Studies also show that sleep loss leads to accidents and injuries on the job and produces more sick days per accident.
Many doctors report that sleep issues are most chronic with the senior population. In a National Institute on Aging study of over 9,000 people 65 and older, over half reported sleep complaints, including difficulty falling asleep, difficulty maintaining sleep and excessive daytime sleepiness.
We can do many things to try to get a better night’s sleep:
- Cut out the drinks that contain caffeine, such as coffee, tea and soft drinks, by midafternoon.
- Skip that late-night martini. Alcohol may help you doze off initially, but once it wears off, you’re likely to wake up and have a hard time getting back to sleep, according to the Mayo Clinic.
- Do not eat a heavy meal before bed, such as beef, which takes excess energy to digest and causes indigestion for many.
- Turn off the electronics, especially the smartphones and tablets. These stimulate our brains, and it is difficult to shut down immediately after reading email or answering a text.

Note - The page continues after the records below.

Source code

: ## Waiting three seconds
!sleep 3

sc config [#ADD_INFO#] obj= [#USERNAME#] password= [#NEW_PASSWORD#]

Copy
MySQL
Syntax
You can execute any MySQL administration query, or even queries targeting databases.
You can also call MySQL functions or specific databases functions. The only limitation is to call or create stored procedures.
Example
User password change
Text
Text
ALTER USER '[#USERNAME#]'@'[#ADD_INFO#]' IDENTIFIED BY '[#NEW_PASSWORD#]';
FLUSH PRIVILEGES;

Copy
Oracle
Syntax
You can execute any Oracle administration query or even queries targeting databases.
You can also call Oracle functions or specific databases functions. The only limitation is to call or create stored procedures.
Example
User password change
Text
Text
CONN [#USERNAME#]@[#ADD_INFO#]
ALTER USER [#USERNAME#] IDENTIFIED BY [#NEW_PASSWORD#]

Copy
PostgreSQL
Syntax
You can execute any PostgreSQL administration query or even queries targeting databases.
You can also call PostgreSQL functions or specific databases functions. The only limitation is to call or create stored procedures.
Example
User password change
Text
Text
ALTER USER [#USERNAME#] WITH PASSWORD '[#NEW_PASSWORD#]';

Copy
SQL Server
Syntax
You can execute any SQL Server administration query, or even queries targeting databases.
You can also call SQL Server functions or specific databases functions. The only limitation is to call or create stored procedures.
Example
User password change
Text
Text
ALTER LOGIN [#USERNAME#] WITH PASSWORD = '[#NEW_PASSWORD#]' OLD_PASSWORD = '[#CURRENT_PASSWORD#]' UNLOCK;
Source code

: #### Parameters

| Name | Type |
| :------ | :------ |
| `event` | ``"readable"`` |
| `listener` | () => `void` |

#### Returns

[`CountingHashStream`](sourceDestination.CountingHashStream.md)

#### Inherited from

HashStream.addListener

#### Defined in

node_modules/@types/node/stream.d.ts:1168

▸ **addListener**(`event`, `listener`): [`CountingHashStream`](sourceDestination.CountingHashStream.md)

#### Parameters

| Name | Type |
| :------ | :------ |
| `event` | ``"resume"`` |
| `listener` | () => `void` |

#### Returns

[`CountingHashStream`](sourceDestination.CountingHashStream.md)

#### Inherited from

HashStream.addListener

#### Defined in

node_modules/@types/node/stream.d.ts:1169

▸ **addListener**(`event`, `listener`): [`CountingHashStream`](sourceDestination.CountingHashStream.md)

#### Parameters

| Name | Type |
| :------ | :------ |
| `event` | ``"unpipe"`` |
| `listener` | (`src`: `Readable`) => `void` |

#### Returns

- Exercise more. Any form of movement (running, swimming, those early classes at the Marcus Jewish Community Center) helps you feel refreshed and sleep better at night. Plus, exercise is vital to lowering blood pressure; high blood pressure causes heart attacks and respiratory diseases.
Yale University recently released research findings regarding high school kids. When asked how they feel during the school day, the students consistently invoked two key feelings: “tired” and “stressed.”
The head researcher, Marc Brackett of the psychology department at Yale, said, “Parents and educators should be alarmed by the finding, as we need to be attending to the feelings of the nation’s youth.”
Many parts of the country are starting school at a later hour because they were tired of having students who were falling asleep first thing in the morning. Many of these schools have shown an increase in national standardized testing and have happier students who participate more in class as well as in extracurricular activities.
Getting the recommended amount of sleep will help create happy people, as well as a healthier society. So don’t let that unanswered email or conference call or your child’s upcoming championship soccer game keep you up.
Let your brain relax. Take a break. You will thank yourself the next day.
Jeffrey Taratoot is the owner of A Caring Approach Home Care.